No Brasil, os projetos independentes se caracterizam por privilegiar a internet das pontas. Atuam de forma muito diferente do padrão UOL de qualidade. Assumem uma posição inversa onde a periferia é o centro. E, desta forma, apontam para a colaboração.

Mas o que significa colaboração? Ou, melhor, projetos colaborativos? Bem, colaboração é um modo de produção. Diferentemente das idéias tradicionais, a colaboração tem vida própria. Nasce num ambiente caótico, como a internet, e emerge num movimento de baixo para cima, alcançando um nível razoável de organização. As pessoas têm na internet mais do que uma ferramenta. Utilizam-na como uma aliada. E, desta forma, catalisam a conversação entre pessoas comuns. E neste ambiente de burburinho muitos projetos são desenvolvidos.

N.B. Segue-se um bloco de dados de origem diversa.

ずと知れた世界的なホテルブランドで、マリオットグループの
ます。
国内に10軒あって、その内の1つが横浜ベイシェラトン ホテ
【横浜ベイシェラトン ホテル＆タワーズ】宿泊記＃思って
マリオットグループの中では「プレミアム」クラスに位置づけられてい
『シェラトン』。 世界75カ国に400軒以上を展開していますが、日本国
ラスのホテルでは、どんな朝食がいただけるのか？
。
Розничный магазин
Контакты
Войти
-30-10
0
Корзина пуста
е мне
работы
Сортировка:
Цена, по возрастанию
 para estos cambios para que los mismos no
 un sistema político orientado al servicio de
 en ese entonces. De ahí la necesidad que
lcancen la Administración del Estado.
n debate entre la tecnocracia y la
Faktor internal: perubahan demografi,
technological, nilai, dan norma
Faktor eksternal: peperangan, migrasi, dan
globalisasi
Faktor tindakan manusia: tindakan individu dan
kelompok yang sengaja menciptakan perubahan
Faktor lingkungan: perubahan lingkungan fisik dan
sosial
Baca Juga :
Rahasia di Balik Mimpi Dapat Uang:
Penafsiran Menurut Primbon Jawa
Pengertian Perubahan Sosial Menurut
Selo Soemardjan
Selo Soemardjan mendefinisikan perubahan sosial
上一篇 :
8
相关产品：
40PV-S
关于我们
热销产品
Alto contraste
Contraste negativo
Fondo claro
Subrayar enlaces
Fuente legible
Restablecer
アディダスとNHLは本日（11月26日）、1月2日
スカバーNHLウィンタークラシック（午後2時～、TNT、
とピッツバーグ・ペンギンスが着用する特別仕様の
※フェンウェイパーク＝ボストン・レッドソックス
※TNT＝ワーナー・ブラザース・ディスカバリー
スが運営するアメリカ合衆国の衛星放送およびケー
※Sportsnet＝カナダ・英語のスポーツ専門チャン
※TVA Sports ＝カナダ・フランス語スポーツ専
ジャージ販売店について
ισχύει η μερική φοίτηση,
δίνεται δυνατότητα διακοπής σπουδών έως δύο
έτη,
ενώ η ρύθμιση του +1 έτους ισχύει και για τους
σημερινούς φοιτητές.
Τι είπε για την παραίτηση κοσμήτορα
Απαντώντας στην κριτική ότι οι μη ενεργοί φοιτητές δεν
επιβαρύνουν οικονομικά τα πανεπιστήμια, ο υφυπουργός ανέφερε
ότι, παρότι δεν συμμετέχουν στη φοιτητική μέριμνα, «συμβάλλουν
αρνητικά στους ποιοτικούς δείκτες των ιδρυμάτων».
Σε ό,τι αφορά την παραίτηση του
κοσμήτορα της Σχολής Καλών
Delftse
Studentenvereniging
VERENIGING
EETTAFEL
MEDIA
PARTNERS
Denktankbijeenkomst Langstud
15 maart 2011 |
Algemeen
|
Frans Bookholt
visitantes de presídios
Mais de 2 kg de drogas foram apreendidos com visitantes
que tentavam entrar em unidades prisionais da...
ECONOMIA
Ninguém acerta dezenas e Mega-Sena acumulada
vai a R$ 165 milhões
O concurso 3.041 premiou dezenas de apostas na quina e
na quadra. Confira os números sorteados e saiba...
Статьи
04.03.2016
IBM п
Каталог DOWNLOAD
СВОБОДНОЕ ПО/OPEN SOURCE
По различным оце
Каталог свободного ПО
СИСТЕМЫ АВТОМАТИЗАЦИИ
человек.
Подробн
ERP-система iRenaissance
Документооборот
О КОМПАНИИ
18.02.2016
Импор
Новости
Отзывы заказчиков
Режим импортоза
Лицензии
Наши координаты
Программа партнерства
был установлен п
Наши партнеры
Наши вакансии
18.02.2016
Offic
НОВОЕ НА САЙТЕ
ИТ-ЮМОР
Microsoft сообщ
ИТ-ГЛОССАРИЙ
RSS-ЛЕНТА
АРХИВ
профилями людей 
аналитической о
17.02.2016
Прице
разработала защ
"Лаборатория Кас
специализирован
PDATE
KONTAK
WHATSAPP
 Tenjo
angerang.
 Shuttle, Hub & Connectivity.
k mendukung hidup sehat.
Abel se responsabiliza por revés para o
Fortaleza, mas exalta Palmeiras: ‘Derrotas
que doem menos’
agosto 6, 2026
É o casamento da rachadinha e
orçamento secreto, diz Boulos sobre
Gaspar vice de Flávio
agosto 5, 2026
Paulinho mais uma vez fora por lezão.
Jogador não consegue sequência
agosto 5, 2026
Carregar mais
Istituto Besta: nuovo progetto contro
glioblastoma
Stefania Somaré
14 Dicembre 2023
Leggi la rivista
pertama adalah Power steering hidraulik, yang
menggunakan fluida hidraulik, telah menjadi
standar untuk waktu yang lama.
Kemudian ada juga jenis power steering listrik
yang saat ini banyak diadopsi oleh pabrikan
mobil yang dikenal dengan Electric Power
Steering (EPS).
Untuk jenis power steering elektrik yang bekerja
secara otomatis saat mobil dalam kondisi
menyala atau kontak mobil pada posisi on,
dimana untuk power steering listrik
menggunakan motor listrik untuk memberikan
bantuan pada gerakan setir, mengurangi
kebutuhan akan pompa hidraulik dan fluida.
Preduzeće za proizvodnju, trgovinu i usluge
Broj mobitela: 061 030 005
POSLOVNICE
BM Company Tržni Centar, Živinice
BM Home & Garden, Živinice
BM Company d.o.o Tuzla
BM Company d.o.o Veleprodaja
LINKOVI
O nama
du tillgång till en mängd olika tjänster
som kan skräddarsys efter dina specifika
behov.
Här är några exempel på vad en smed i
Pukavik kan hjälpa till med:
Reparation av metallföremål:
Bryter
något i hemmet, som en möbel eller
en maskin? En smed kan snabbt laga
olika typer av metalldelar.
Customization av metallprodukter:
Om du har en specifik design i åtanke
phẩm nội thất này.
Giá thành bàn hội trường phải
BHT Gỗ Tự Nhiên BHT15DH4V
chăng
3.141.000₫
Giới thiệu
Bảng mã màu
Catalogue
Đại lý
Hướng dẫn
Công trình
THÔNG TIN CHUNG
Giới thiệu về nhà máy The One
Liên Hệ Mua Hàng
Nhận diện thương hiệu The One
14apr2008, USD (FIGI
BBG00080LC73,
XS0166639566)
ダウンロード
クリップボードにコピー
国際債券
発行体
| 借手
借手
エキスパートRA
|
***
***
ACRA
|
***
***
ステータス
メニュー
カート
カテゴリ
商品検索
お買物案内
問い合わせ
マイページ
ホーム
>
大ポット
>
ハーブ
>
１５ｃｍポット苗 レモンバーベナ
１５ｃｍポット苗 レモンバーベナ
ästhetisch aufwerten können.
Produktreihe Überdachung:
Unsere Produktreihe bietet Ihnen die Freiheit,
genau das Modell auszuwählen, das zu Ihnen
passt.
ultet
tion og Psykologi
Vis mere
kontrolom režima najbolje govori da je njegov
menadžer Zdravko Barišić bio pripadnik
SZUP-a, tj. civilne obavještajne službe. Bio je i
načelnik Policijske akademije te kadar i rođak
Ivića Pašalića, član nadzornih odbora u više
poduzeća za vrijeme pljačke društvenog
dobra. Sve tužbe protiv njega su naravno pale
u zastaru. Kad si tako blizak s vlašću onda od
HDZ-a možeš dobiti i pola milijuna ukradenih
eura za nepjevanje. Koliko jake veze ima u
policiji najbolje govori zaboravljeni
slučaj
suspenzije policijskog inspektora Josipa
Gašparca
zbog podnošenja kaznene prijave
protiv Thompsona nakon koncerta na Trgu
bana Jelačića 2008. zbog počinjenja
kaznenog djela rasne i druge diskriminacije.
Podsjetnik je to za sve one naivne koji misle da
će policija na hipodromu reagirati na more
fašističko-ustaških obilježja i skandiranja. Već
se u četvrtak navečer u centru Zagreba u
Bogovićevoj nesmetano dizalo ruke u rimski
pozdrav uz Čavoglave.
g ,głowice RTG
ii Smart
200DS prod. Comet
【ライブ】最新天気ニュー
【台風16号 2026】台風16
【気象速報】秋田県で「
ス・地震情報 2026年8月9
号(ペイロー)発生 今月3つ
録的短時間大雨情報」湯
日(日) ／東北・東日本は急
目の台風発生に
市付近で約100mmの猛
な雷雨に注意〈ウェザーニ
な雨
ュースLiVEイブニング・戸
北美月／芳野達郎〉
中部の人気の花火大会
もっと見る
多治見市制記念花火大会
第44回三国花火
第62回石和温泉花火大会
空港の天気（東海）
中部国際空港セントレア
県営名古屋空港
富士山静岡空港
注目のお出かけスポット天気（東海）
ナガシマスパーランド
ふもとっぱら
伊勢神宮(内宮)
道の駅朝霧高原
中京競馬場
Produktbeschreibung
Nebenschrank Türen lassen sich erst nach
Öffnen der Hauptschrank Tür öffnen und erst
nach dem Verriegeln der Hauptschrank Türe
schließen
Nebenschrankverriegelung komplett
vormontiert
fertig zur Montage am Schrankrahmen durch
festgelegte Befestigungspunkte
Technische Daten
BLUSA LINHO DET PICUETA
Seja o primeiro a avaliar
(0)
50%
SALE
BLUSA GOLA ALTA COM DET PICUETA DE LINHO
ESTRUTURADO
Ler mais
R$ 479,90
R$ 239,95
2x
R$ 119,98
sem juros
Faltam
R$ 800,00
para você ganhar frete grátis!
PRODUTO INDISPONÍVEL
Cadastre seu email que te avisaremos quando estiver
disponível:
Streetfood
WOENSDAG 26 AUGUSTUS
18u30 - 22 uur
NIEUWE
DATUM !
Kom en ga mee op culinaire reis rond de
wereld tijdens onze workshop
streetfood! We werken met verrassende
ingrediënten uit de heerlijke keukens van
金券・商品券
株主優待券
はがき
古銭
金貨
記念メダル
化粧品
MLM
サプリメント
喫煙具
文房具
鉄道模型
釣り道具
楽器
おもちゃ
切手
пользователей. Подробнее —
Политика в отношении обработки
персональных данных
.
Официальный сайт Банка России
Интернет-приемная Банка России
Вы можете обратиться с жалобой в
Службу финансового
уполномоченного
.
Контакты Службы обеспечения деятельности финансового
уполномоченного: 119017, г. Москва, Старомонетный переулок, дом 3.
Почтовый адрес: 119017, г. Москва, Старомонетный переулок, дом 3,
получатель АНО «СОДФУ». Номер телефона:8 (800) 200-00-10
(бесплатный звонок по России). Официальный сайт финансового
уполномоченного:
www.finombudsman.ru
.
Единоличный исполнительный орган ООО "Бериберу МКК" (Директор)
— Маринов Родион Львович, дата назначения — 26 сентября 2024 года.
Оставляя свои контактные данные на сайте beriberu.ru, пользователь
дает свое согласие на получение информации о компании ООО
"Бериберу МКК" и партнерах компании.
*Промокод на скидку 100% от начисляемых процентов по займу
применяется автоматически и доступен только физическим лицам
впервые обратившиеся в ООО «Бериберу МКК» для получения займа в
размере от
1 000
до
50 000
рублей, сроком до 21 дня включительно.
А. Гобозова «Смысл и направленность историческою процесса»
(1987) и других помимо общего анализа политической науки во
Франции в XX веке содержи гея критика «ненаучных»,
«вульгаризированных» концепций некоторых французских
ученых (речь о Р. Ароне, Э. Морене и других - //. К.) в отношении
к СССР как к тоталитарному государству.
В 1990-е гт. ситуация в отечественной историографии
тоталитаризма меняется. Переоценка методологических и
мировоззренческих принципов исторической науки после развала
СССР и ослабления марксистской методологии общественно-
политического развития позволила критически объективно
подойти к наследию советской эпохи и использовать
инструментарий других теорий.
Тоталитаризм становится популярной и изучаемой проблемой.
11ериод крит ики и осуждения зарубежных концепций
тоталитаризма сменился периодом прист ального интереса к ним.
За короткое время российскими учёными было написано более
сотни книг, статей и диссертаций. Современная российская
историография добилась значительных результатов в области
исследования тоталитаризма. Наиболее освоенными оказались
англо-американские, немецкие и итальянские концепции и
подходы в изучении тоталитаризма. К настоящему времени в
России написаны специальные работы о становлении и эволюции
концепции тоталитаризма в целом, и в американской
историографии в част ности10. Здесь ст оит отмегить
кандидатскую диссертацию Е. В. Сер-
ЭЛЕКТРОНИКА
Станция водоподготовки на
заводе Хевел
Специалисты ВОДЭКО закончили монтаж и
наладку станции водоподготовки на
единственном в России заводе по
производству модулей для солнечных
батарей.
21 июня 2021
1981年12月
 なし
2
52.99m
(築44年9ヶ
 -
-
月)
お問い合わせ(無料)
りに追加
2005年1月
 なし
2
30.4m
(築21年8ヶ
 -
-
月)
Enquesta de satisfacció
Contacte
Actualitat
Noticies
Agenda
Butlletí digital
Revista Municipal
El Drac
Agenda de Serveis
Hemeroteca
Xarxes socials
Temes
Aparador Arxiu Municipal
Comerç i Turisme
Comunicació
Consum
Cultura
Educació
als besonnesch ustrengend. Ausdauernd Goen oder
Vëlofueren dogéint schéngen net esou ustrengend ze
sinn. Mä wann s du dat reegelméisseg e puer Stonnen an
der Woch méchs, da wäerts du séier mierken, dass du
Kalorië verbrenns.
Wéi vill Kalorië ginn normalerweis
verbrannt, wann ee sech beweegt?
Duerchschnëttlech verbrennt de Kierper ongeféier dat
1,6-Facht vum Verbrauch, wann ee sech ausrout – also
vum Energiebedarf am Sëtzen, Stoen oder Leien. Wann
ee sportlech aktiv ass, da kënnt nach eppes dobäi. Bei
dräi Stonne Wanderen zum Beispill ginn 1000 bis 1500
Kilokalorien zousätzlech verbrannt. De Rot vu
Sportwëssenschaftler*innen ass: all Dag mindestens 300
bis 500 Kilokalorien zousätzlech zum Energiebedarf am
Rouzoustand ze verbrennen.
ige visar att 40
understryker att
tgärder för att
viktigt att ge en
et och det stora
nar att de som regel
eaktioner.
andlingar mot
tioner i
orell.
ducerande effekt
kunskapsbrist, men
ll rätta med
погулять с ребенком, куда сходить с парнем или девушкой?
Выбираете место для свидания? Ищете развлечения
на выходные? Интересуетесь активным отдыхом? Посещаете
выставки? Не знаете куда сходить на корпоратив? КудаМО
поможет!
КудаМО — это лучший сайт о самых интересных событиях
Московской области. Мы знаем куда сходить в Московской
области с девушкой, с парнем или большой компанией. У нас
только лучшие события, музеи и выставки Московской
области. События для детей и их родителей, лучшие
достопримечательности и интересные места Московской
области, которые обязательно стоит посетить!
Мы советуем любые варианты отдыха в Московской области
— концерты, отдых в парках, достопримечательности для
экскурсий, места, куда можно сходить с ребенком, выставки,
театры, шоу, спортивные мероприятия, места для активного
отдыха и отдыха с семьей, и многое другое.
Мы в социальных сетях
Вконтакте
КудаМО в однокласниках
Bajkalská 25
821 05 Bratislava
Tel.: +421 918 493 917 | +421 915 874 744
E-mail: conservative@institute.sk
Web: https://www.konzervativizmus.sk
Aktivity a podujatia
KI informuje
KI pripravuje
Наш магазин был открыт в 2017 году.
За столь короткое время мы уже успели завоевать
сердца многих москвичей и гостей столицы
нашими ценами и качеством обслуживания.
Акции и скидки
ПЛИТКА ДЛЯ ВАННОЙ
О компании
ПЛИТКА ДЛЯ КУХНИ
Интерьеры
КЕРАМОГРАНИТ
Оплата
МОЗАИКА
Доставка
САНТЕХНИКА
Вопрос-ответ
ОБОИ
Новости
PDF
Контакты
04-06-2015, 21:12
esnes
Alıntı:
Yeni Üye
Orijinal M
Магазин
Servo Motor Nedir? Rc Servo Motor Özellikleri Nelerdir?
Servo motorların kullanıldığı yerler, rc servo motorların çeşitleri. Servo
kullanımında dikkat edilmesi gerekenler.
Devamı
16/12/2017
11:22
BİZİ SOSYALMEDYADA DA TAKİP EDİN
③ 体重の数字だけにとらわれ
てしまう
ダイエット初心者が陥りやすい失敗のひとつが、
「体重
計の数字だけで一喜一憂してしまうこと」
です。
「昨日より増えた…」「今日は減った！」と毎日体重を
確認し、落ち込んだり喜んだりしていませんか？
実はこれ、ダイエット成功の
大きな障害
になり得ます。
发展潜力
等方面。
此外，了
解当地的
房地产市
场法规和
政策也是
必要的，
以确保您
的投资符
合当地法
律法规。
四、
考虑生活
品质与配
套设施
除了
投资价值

O melhor exemplo do funcionamento do sistema colaborativo está na experiência dos grupos. Funciona muito bem quando podemos utilizar a ferramenta colaborativa no seu potencial. Seja esta ferramenta um computador, um caderno de anotações, um lápis ou apenas uma boca falante. E, nesse sentido, temos que nos valer de tempo para destrinchar os projetos. E tempo, muitas vezes, é um fator limitante.

Mas há um dilema. Projetos colaborativos carecem de financiamento. E mais, não existe uma fórmula ajustada de viabilidade econômica para sustentação de projetos. Colaboração exige muito das pessoas e nem sempre retorna em remuneração. A moeda básica é a reputação. E isso mão tem muito valor quando é necessário criar filhos, pagar contas e comprar o jantar para o dia seguinte.

A interface web potencializa o puxadinho digital e o pessoal já entendeu isso. Temos que trabalhar no boca a boca. Assim funciona a rede. E, assim, funciona a economia pirata.